生産性がない、と言われた。

まだ生きていた。

この期間に何度も死にたくなったけど、まだ生きていた。

お金も借りる、というよりほぼもらうところからもらいきり、もう当てがない。ギリギリの状態。

だからずっと自分の家で引きこもっている状態。仕事をしようと思ってもまともにできない。仕事を受注しようと思ってもできない。そんな状態がずっと続いている。もうだめなんだろう、とここしばらく言い続けている。妻は「何がだめなの?」とか色々聞いてくるが、そんなことはわからない。すべてがだめなんだ、としか思えない。自分自身も今後も、何もかもが。死にたい、消えたい。そんなことばかり言い続けている。そんな状態がほぼ一ヶ月ほど続いた。

義理の父から支援してもらった。その際に「今後改善されるようなことがないなら無理だよ」といわれたそうだ。また、絶望に駆られた。

外に出たい。今日すこしだけそう思った。仕事にはならないけど、仕事のきっかけになるものを作りたいと最近思っていて、家で作っているがやはり少し外で仕事がしたい、と思った。でもお金がない。外に出たいことを妻に話してみた。「1,000円で足りる?」と聞かれた。そう言われて、「やっぱりいい。」と答えた。そうしたら、また憂鬱感に襲われた。また、もうだめだ、おしまいだ。そんな考えが押し寄せてきた。妻がトイレに行ったときに、衝動的に部屋の中の物を探してかばんにつめた。もう家にいられない、そう思った。この家にいちゃいけないんだと。
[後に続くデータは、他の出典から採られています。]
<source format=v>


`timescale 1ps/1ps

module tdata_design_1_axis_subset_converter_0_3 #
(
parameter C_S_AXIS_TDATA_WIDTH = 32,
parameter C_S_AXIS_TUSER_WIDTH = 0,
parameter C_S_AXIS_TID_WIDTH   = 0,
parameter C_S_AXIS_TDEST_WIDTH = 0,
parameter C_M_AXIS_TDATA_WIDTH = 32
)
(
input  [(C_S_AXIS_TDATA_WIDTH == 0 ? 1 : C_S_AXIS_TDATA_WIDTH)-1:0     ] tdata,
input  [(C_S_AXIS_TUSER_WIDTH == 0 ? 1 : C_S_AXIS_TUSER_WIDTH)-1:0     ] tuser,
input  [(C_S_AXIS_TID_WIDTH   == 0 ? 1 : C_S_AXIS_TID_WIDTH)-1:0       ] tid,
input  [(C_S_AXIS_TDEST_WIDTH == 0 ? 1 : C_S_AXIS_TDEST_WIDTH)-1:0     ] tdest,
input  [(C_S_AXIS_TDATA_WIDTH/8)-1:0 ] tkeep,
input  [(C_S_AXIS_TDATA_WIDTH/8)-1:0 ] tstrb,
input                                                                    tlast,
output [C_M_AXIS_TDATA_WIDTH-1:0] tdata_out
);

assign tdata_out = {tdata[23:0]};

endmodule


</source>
先に言っておく。妻は優しい。とても優しい。が、それにも限界がある。最近、始終もうだめだもうだめだ聞かされていたら気が滅入るだろう。

「何探しものしてたの?」と戻ってきて聞かれた。答えられなかった。

「どこか行こうとしてたの?」そう聞かれた。

「ここにいちゃいけないと思って。もういられないんだって。」そう答えた。


そこから先のやりとりはほとんど記憶にない。ただ、もうだめで死ぬしかない、でも死ぬのが怖い、でもここにいたらまたみんなに迷惑を掛ける、だからここにいちゃいけない、といったことをいったと思う。妻は自分の言うことを冷静に聞き、冷静に一つ一つ指摘してきたと思う。

そんなやりとりが続き、なんかの拍子に「生産性がない」と言われた。その言葉を聞いたとき、すーっと頭の中のもやもやが消えた。そして死ぬことがより具体的になった。死なないといけない、と思った。今まで死にたいだの消えたいだのと考えていた願望が、もはや義務のように感じられた。何も生み出していないで消費だけしているんだから、本当にもうだめなところまで行ってしまったんだな、と。

前後の記憶がないから、もしかしたら何かを指し示すためにいった言葉なのかもしれない。現状を認識させるためにいった言葉なのかもしれない。でも、今その言葉だけが頭に残っていた。


妻が仕事のために外出したあと、少しだけ横になった。死ぬ方法を模索するうちに、また死ぬことが怖くなった。結局、死ねないんだ。死ぬ勇気なんて持ち合わせていないんだ。生産性がないんだから。そんなことを考えるうちに、ほとんど無意識に妻に「がんばる」とだけメッセージを送った。


さっきまで作業をしていたが、また強烈に「生産性がない」っていう言葉が蘇り、手が止まってしまった。それでこの文章を書き始めた。だめな人間なんだろう、きっと。鬱とかそういうことじゃなくて、もっと根本的に、だめな人間なんだろう。死ぬ勇気すらない、真のクズなんだろう。